A well glued frame will be more durable than any method of mechanical fastening. If a person is not inclined to using glue, then yes, nail placement matters.
I like the extra finger in the bottom of the side bars, they're not available in Australia, will see if suppliers can oblige...after trying wood, wire and wax foundation, all plastic, wood and plastic foundation, my own preferred standard frame is wood and plastic with my own wax hot rolled onto the plastic, much stronger and way more robust than
wood wire and wax, much quicker to assemble. Great idea on the assembly box, will try a batch as pre assembled frames have too many fails due poor quality control.
Enjoying your channel - keep up the excellent work. I'm a new beekeeper looking to expand and have a question: what's your take on all plastic frames (Acorn?)? They seem much cheaper than wooden frames with plastic foundations, not to mention, you don't have to take the time and energy to assemble them. Curious to hear your thoughts.

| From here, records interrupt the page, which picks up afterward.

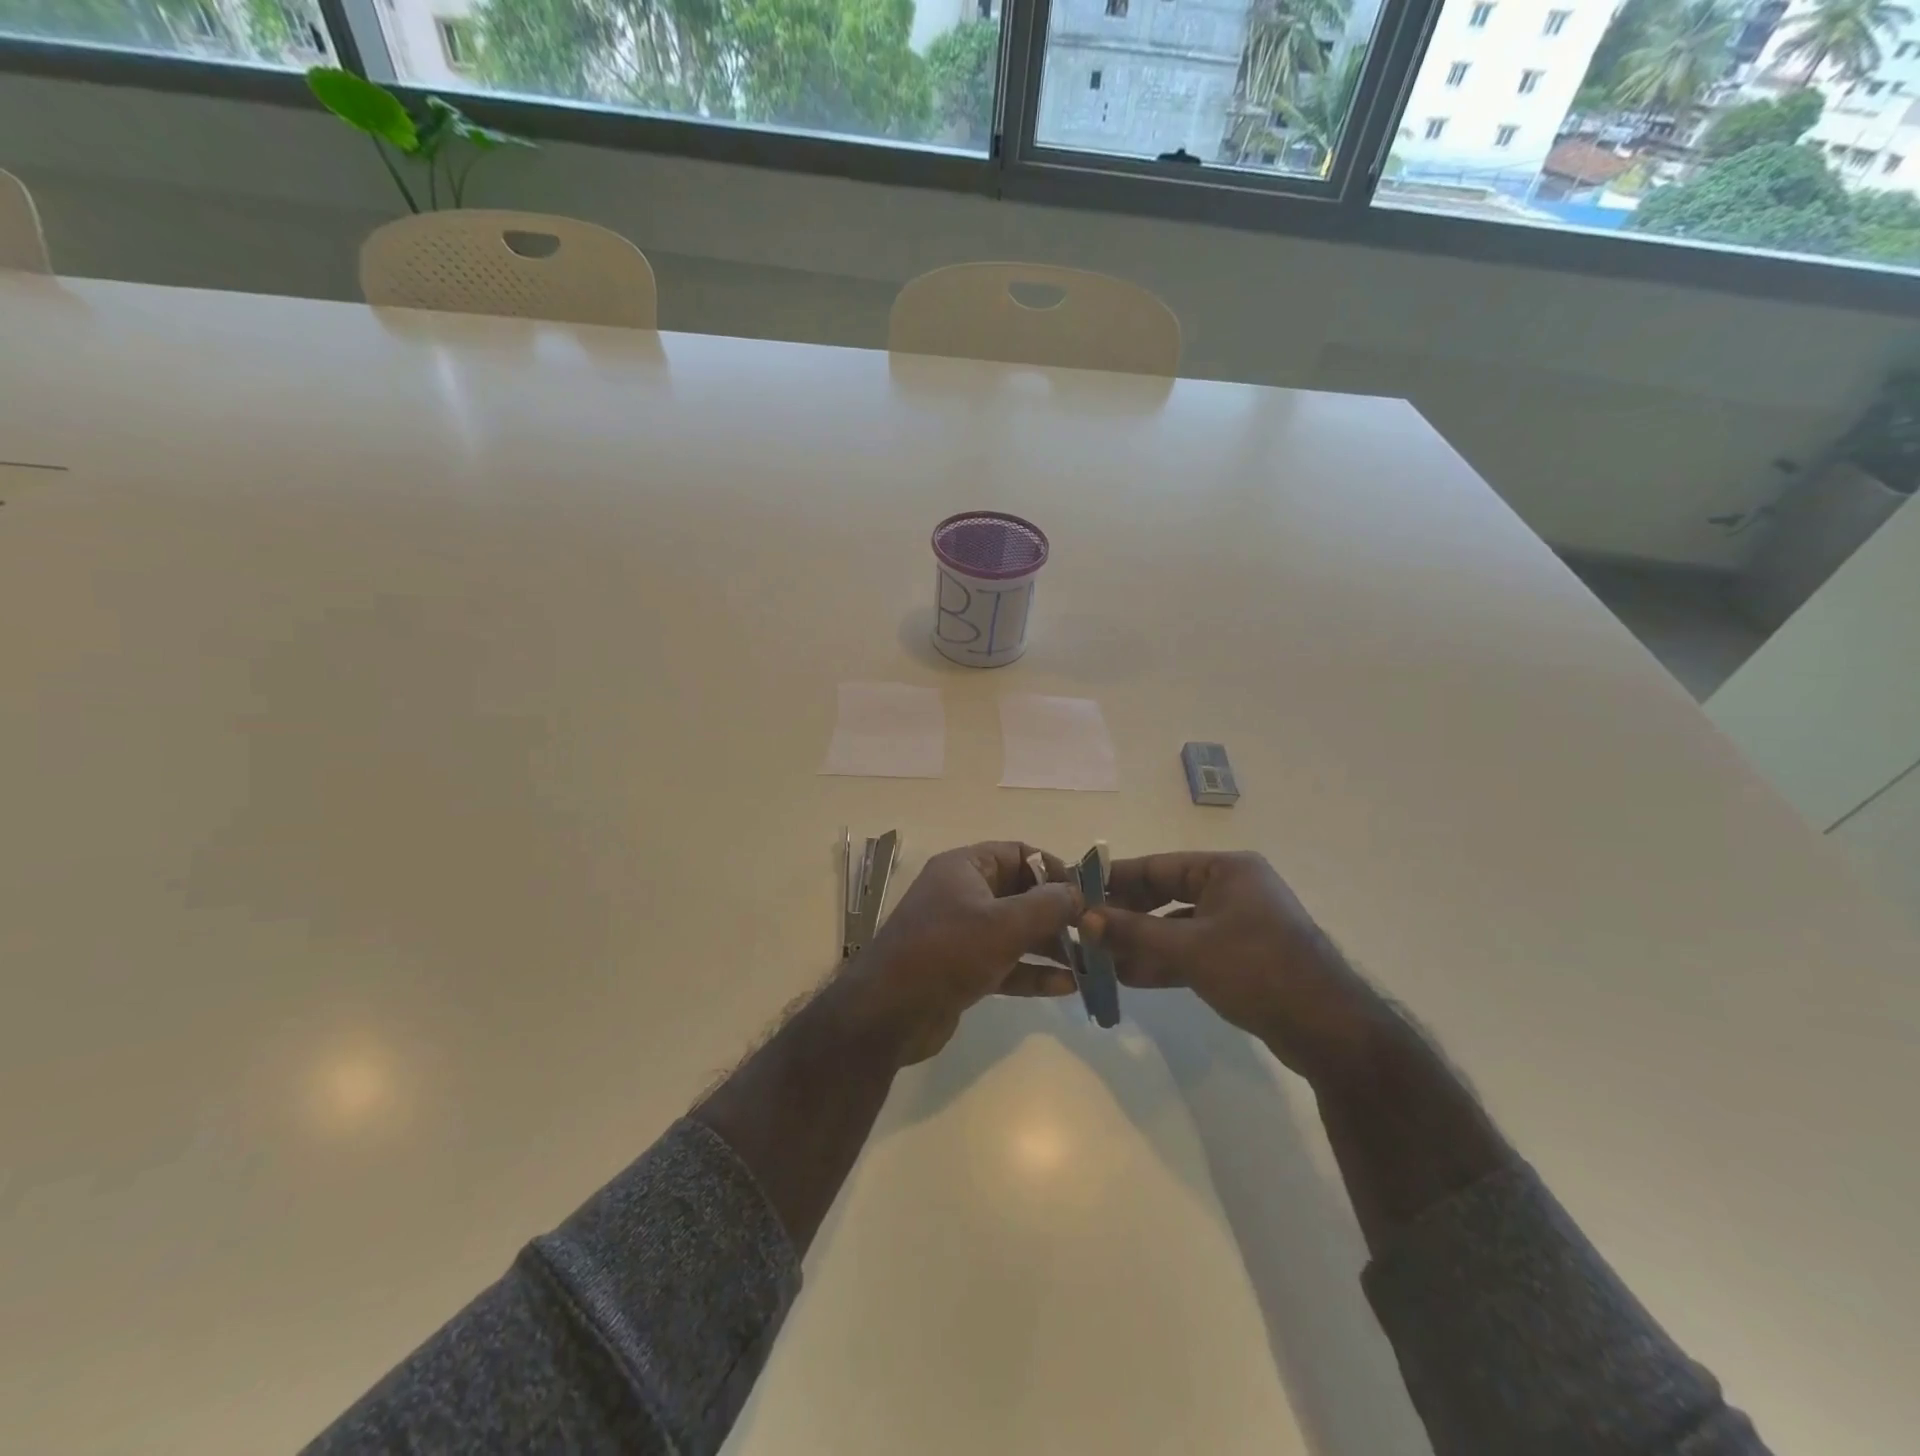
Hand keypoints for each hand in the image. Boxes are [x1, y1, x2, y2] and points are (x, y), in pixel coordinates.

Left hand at [838, 842, 1082, 1065]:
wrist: (888, 1014)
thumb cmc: (946, 953)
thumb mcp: (1003, 924)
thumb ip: (1047, 906)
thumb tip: (1078, 893)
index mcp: (965, 868)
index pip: (1019, 854)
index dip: (1055, 870)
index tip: (1085, 895)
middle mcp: (963, 894)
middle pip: (1021, 893)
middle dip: (1058, 913)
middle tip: (1095, 934)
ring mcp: (961, 933)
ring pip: (1016, 931)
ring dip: (1051, 946)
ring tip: (1092, 963)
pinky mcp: (962, 969)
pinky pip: (1006, 963)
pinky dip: (1032, 972)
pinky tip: (1068, 987)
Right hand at [1082, 851, 1379, 1080]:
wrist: (1329, 1031)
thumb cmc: (1258, 970)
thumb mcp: (1189, 949)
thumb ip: (1134, 932)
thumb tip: (1084, 919)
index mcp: (1226, 870)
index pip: (1157, 867)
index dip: (1115, 879)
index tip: (1078, 891)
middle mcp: (1232, 890)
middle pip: (1164, 896)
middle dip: (1126, 916)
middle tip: (1085, 930)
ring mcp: (1238, 925)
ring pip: (1175, 927)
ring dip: (1140, 943)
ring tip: (1098, 958)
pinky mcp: (1240, 958)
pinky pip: (1190, 951)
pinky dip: (1162, 961)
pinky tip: (1128, 977)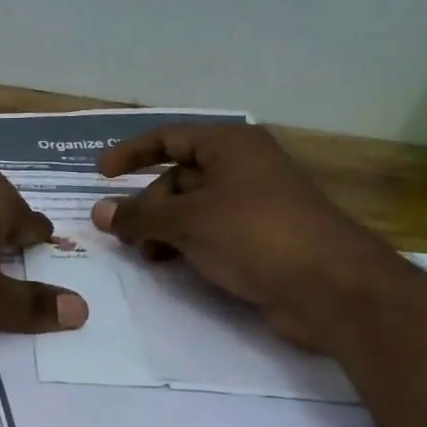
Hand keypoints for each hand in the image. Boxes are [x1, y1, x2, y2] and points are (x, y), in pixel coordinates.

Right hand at [92, 124, 398, 350]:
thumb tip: (98, 213)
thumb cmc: (254, 235)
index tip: (100, 175)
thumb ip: (139, 217)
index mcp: (230, 146)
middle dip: (148, 205)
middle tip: (125, 236)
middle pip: (178, 178)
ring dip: (163, 229)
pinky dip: (185, 245)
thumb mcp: (187, 221)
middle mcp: (243, 169)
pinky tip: (172, 265)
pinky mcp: (258, 240)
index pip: (170, 138)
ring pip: (192, 209)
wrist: (329, 288)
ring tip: (147, 255)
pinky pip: (209, 233)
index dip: (131, 153)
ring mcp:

Those look like Bailey Bee frames. I recently bought some from them and they are tight! I do like that but I'm not a fan of the way the bottom bar is built, but I suppose it really doesn't matter. I'm curious why you designed the jig for 21 frames and not 20. I do like the use of conduit over wood though. Also I heard that firing a horizontal nail/staple from the side bar at a slight angle up and into the top bar is the most important thing in building frames. Any frames prebuild I buy have that so I did it on ones I've made as well. I couldn't imagine making 5k frames let alone 20k.
What would be the downside to placing the Acorn foundations in the grooves during assembly? Like setting them in place right before attaching the bottom bar?
Its not time efficient/effective. Often times the plastic inserts arent straight, but have a slight bow. You'd be fighting it about every 4th/5th frame. Its easier to do the same step repetitively at scale. I can pop in 100 inserts at 4-5 per min just before putting them in the hives.
Why are there holes drilled on the side pieces? I know they would be used to run wires thru for wax inserts but why drill them if you’re using the plastic inserts?
Goodday reader. The question of Randy Hahn "have you ever tried flipping evert other one for assembly"? and you're answer! What does he mean by that. Just clarify it for me please. Thank you,Cobus🐳
@@Ashby_Farms_NC l mostly just said that cuz I didn't have enough time to get wood glue 😂 I had to fix one frame already that broke, but I noticed the bees glued it together wasn't really my plan. I liked your video
For ergonomics, I recommend getting the glue bot or knockoff glue bottle. It has a few different tips, but it feeds from the bottom, so when you squeeze, it feeds effortlessly as liquids find their own level, so you are only usually applying minimal pressure, you don’t have to twist your wrist as much, there’s no tapping or anything. I have been running 2 in my shop for about a year (one for precision, one for bulk glue like laminations) and since titebond 2 is actually stronger and cheaper than 3, it would be my preferred option as well. Tb2 has to really be exposed to moisture for a while to deteriorate in my experience. You joke about the hearing protection, but ignore eye protection. Almost 92% of eye injuries are from mechanical means(not light/radiation/disease) and most of them happen at home and are preventable. In the agricultural sector, most of them occur from low branches surprisingly. Any ear protection helps, but eye protection is no joke. All you need is for a staple to blow the wood out one time and you’re blind in one eye and you have lost depth perception
Why are there holes drilled on the side pieces? I know they would be used to run wires thru for wax inserts but why drill them if you’re using the plastic inserts?